Membangun Masjid dengan Menggunakan Uang dari Hasil Pasar Malam

 
Membangun Masjid dengan Menggunakan Uang dari Hasil Pasar Malam

Memperbaiki Mesjid dan Sesamanya dengan Uang yang Dipungut dari Pasar Malam

Pertanyaan :

Bagaimana hukumnya memperbaiki mesjid atau mendirikan madrasah, atau memelihara anak yatim piatu dengan uang yang dipungut dari pasar malam, atau pertandingan main bola dan lain-lain. Apakah itu boleh atau tidak?.

Jawab :

Kalau dalam pasar malam itu terdapat yang dilarang agama, maka haramlah uang itu, karena itu termasuk uang yang dipungut secara tidak benar, dan haram pulalah memperbaiki mesjid dan sesamanya dengan uang itu.

Keterangan, dari kitab:

  1. Al-Zawajir ‘an Iqtiraf al-Kabair [1]

لِأَنَّ اْلأَكْلَ بِالْبَاطِلِ يَشْمُلُ كُلَّ مَأْخُوْذٍ بِغَيْرِ حَقٍّ سَوَاءٌ كَانَ عَلَى جِهَّةِ الظُّلْمِ كَالْغَصَبِ وَالْخِيَانَةِ وَالسَّرِقَةِ وَالْهَزُوْءِ وَاللَّعْبِ كَالْمَأْخُوْذِ بِالْقِمَارِ وَالْمَلاَهِي وَسَيَأْتِي ذَلِكَ عَلَى جِهَّةِ الْمَكْرِ وَالْخَدِيْعَةِ كَالْمَأْخُوْذَةِ بِعَقْدٍ فَاسِدٍ.

Karena pengertian memakan dengan batil mencakup semua yang diambil tanpa hak, baik secara zhalim seperti pinjam tanpa izin pemiliknya, khianat, mencuri dan permainan seperti yang diperoleh dengan judi dan mainan.
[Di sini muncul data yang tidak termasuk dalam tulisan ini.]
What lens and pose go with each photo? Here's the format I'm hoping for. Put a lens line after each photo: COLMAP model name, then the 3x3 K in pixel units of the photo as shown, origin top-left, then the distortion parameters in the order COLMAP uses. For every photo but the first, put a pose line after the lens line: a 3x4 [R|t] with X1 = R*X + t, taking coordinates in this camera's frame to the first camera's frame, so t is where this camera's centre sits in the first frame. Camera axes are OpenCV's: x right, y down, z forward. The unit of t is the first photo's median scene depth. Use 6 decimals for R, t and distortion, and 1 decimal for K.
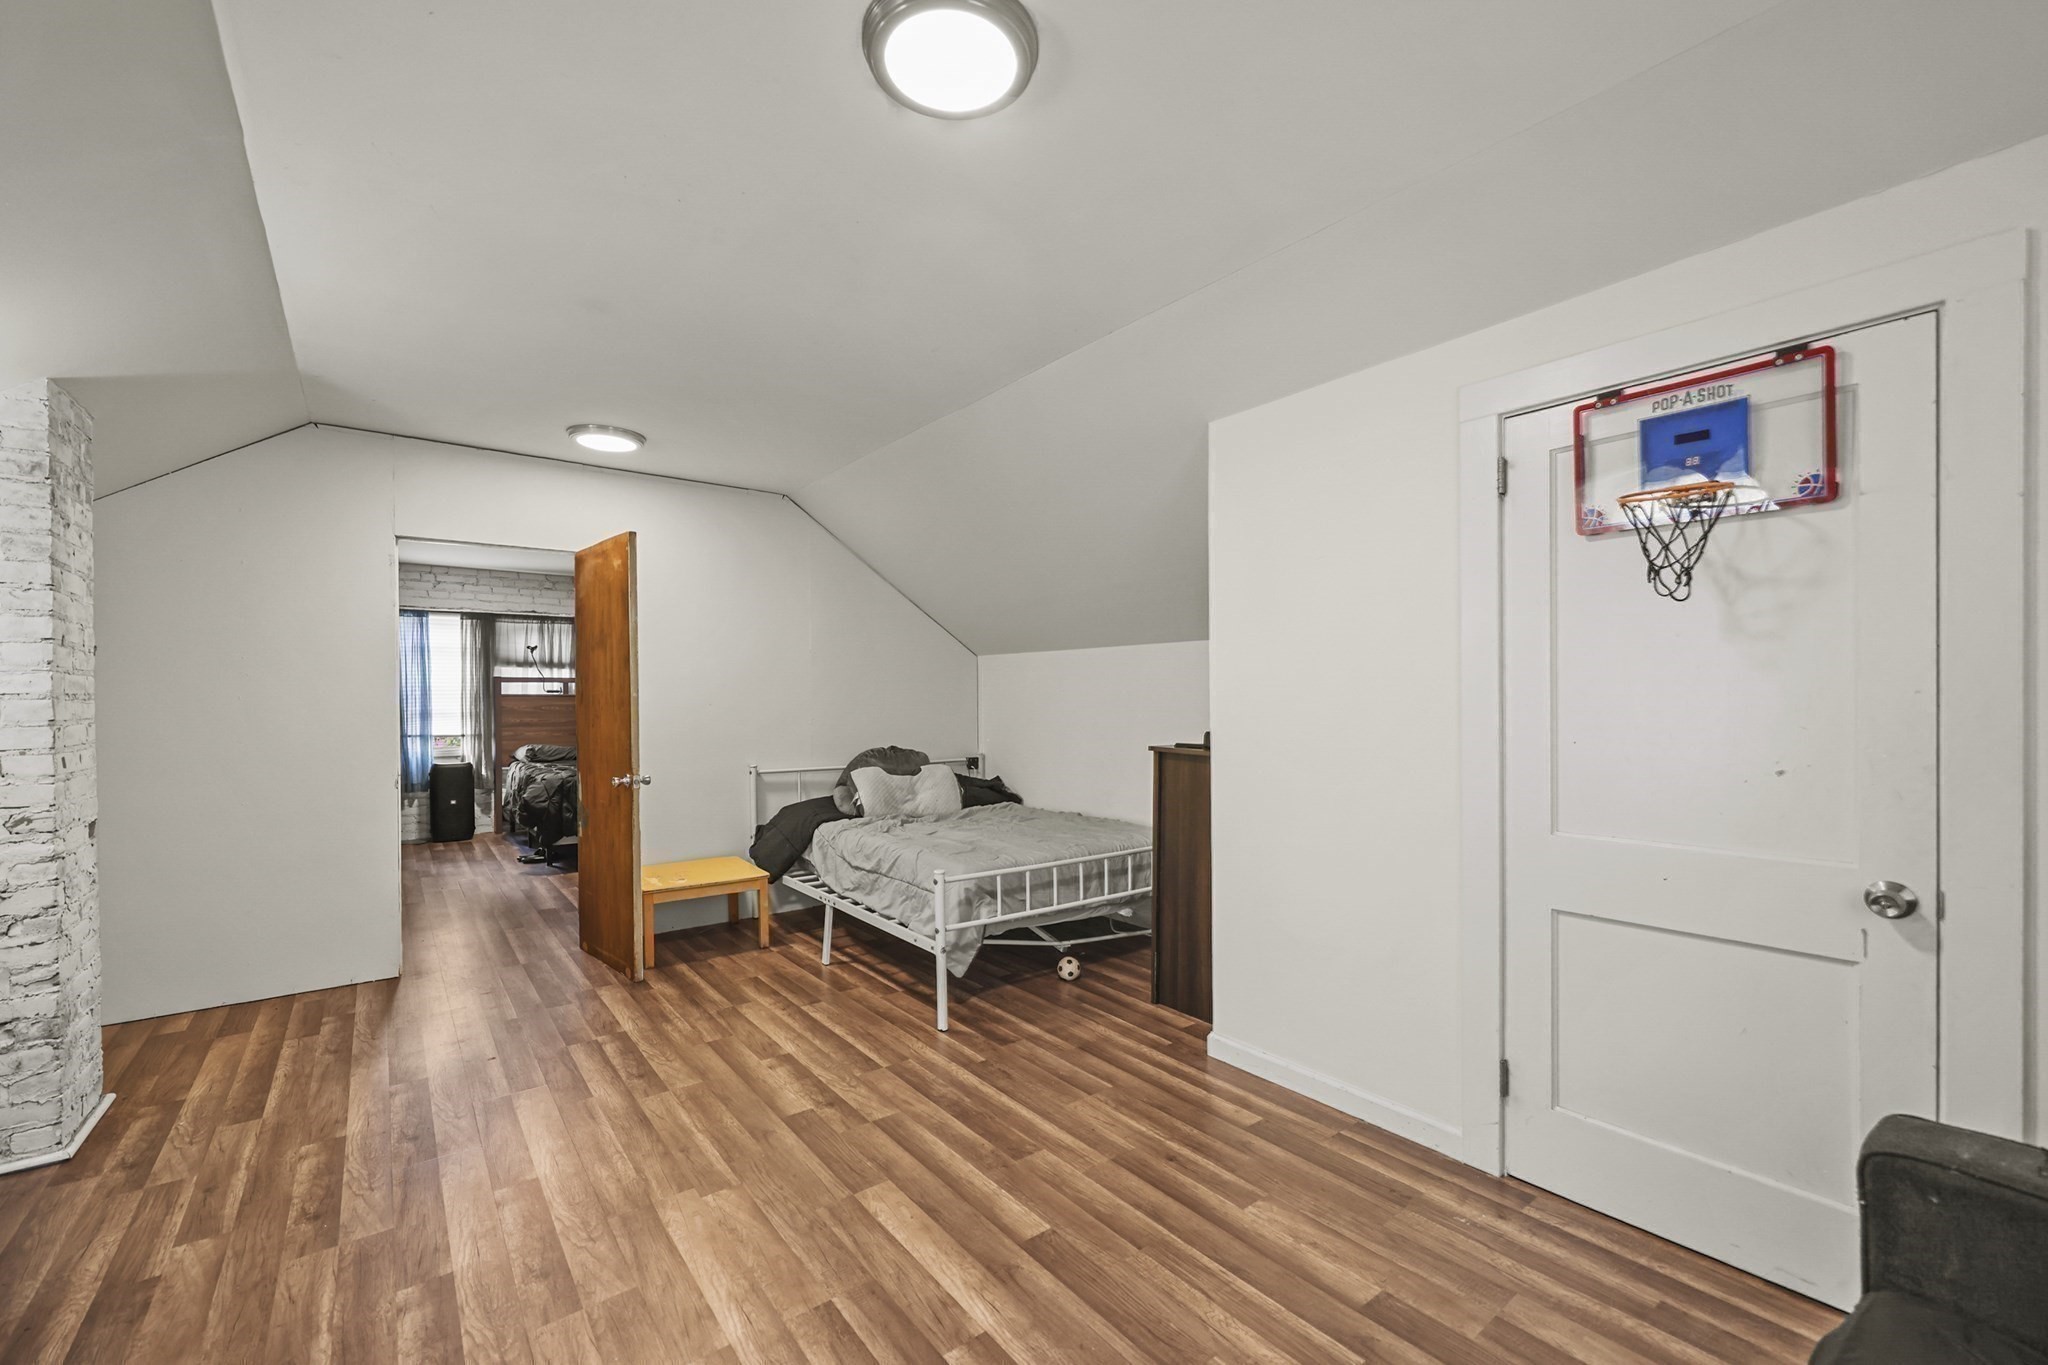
lens RADIAL K [[830.3, 0, 1022.1], [0, 830.3, 699.7], [0, 0, 1]] dist [-0.002207, -0.000275]
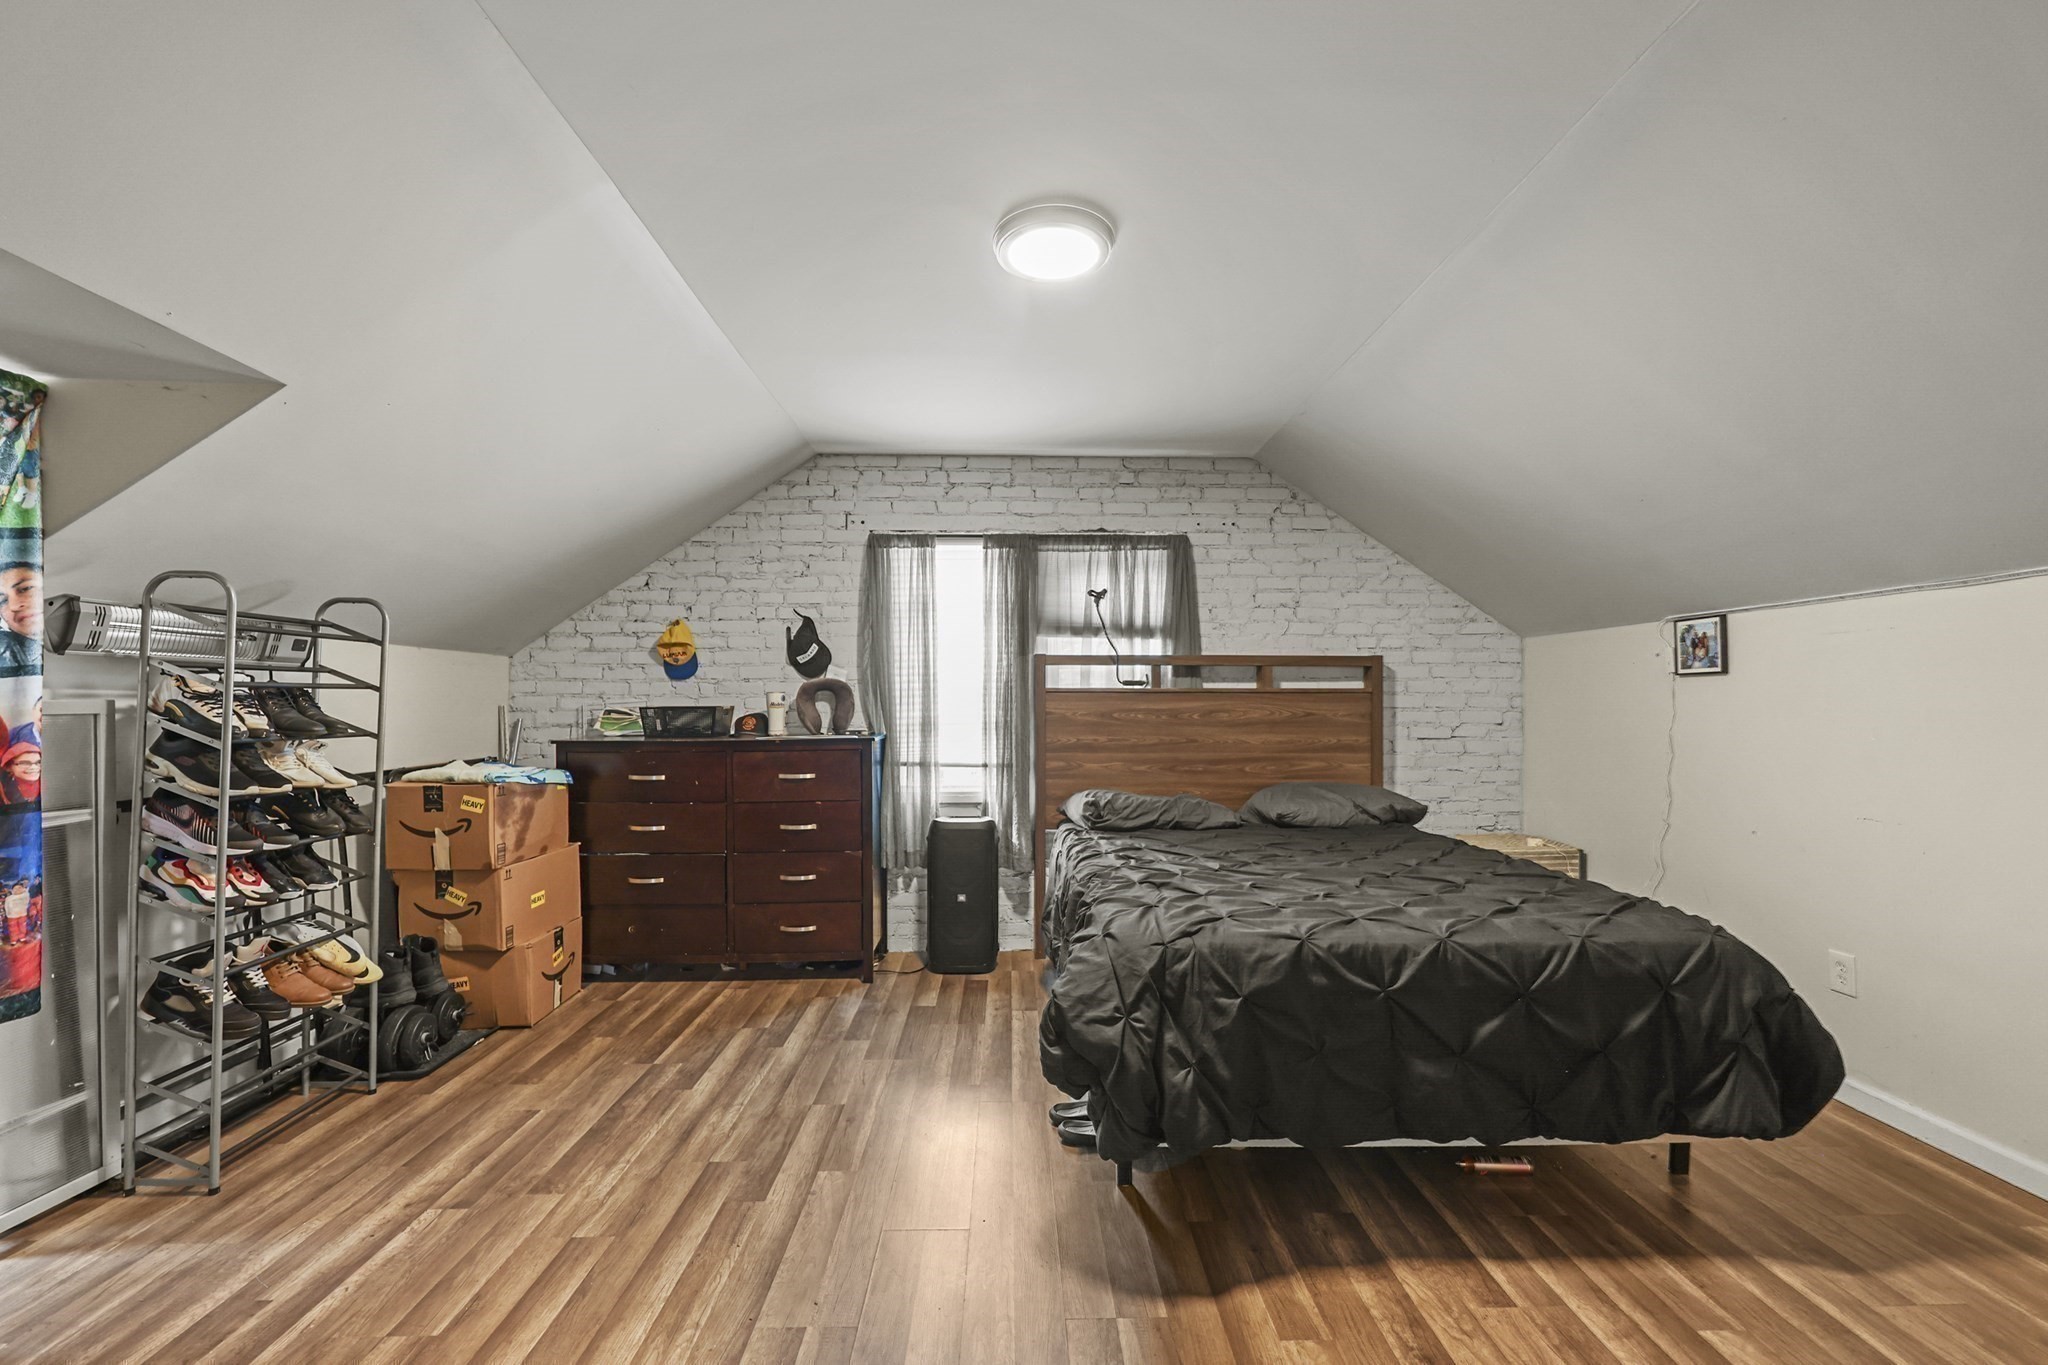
lens RADIAL K [[819.1, 0, 1039.2], [0, 819.1, 691.5], [0, 0, 1]] dist [-0.000472, -0.000028]
pose [[0.811899, 0.002955, -0.583790, -0.328137], [-0.007605, 0.999956, -0.005516, -0.001486], [0.583748, 0.008918, 0.811886, 0.574458]]
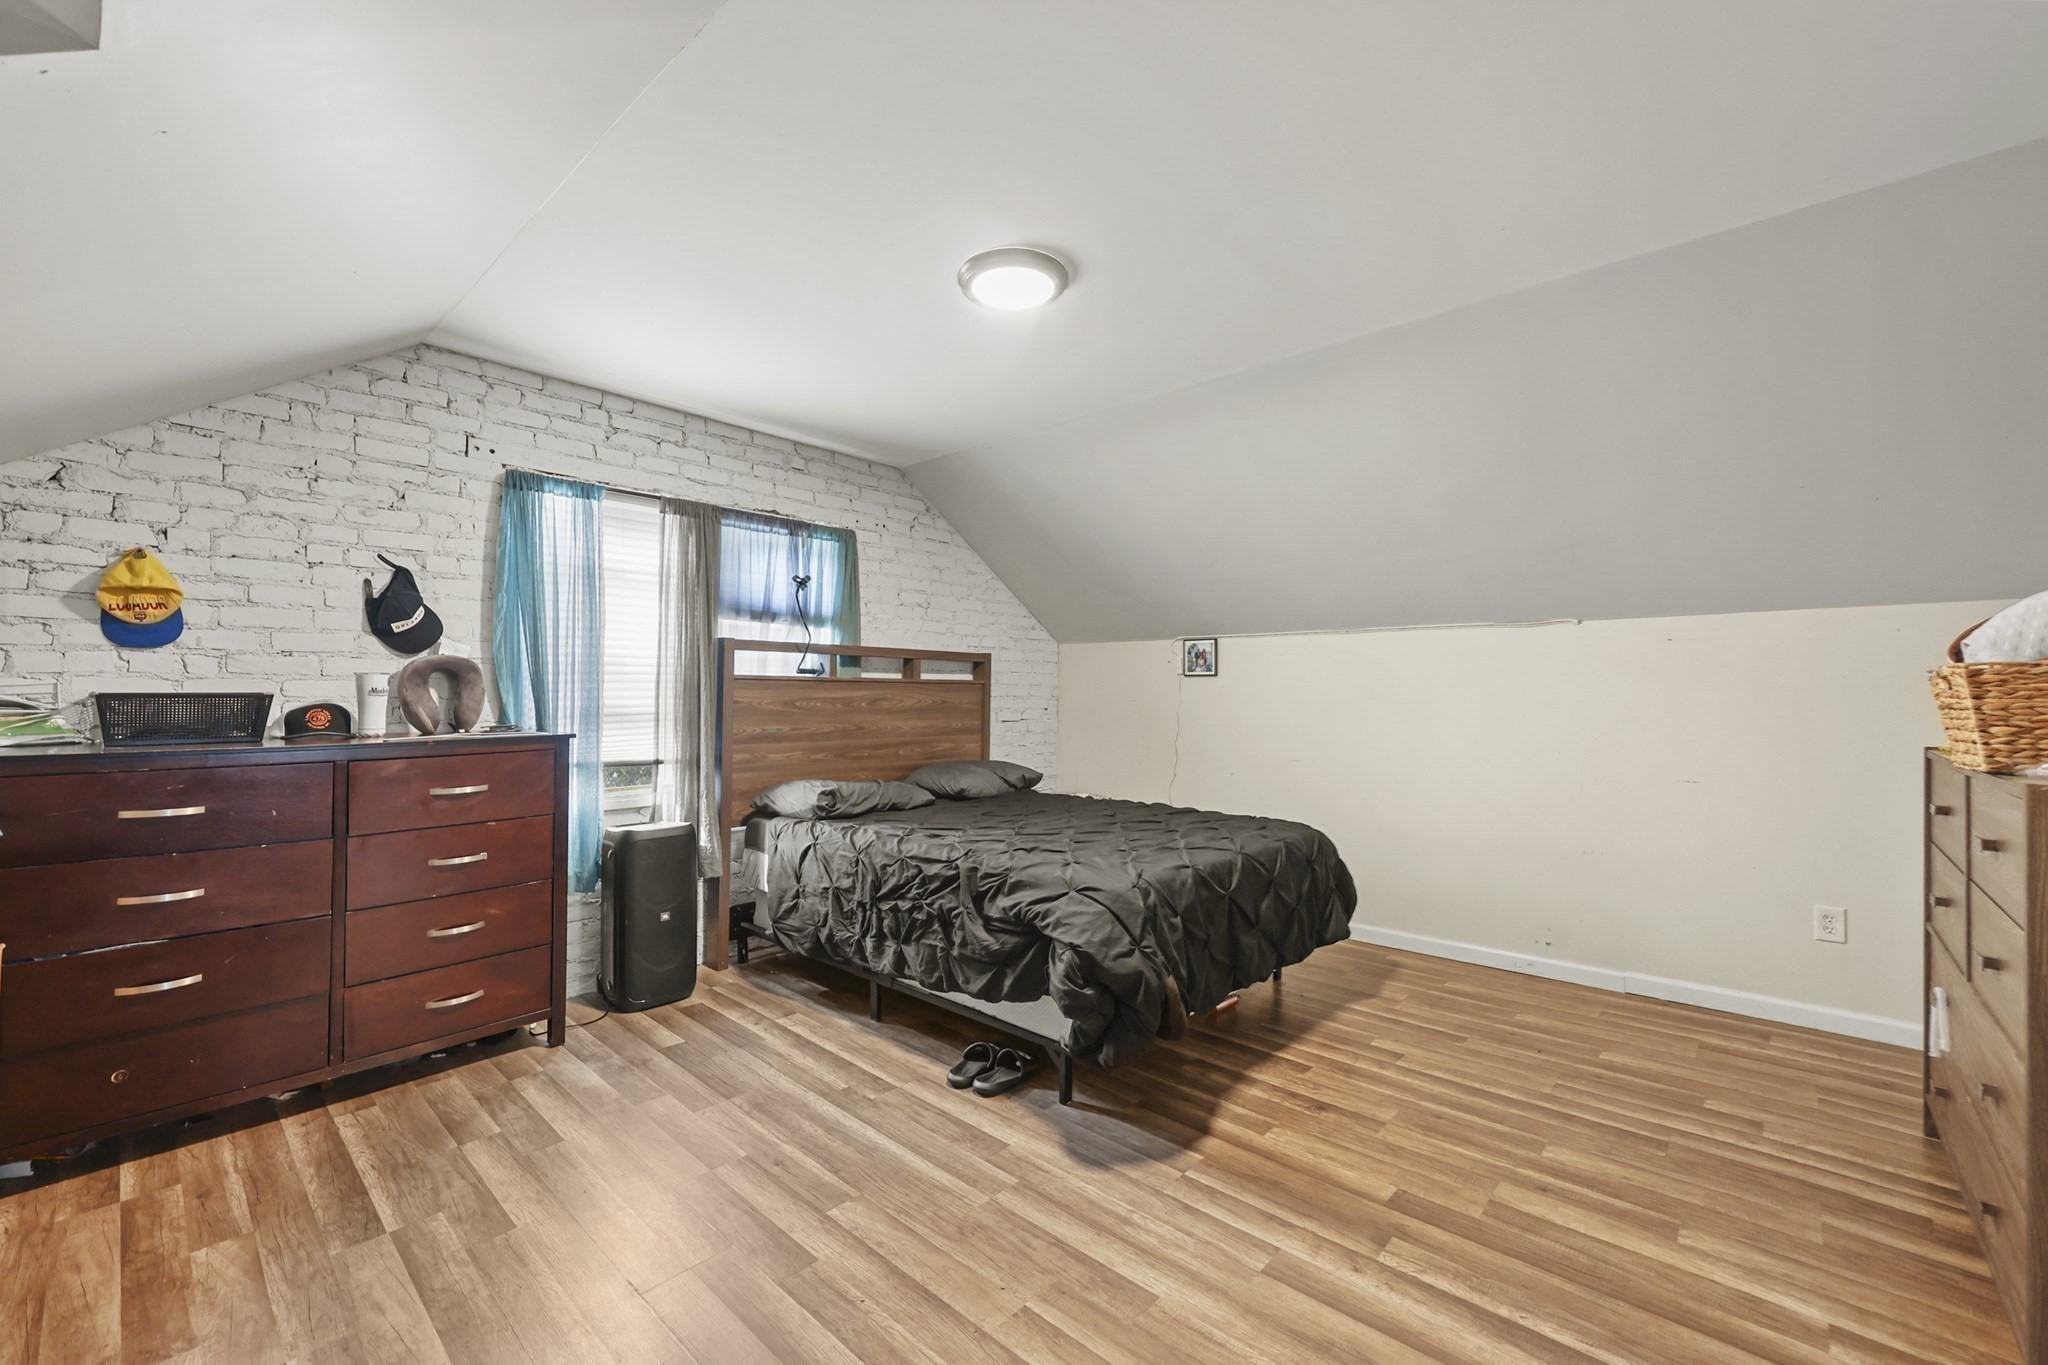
lens RADIAL K [[822.0, 0, 1019.1], [0, 822.0, 675.6], [0, 0, 1]] dist [0.001058, 0.000178]
pose [[0.984269, 0.021918, 0.175310, -0.541582], [-0.018889, 0.999642, -0.018929, -0.000205], [-0.175663, 0.015320, 0.984331, 0.496786]]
Dan hal tersebut akan dijelaskan dengan cara penipuan dan memperdaya seperti yang diperoleh dengan akad yang rusak.

  1. Ihya’ Ulum al-Din [2]

الْقِسْمُ اْلأَوَّلُ الْمَعَاصِي وَهِيَ لاَ تَتَغَيَّرُ عَنْ مَوْضِعِهَا بِالنِّيَّةِ إِلَى أَنْ قَالَ: وَيَبْنِى مَدْرَسَةً أَوْ مَسْجِدًا أَوْ رِبَاطًا بِمَالٍ حَرَامٍ قَصَدَ الْخَيْرَ فَهَذَا كُلُّهُ جَهْلٌ وَالنِّيَّةُ لاَ تُؤَثِّرُ فِيْ إِخْرَاجِهِ عَنْ كَوْنِهِ ظُلْمًا وَعُدْوَانًا وَمَعْصِيَّةً.

Bagian yang pertama adalah maksiat, yaitu yang tidak bisa berubah posisinya oleh adanya niat ... Seseorang yang membangun sekolah, mesjid, atau pondok dengan uang haram dengan niat berbuat kebajikan, maka semuanya itu merupakan kebodohan. Niat itu tidak berpengaruh dalam mengeluarkannya dari perbuatan aniaya dan maksiat.

[1] Ibn Hajar al-Haitami, Al-Zawajir ‘an Iqtiraf al-Kabair, (Beirut: Dar al-Fikr, 1403 H/1983 M), Juz 1, h. 230.

[2] Hujjah al-Islam al-Ghazali, Ihya’ Ulum al-Din, (Mesir: Musthafa al-Halabi, 1387 H/1968 M), Jilid IV, h. 458.

Sumber: Ahkamul Fuqaha no.243 KEPUTUSAN MUKTAMAR NAHDLATUL ULAMA KE-14 Di Magelang Pada Tanggal 14 Jumadil Ulaa 1358 H. / 1 Juli 1939 M.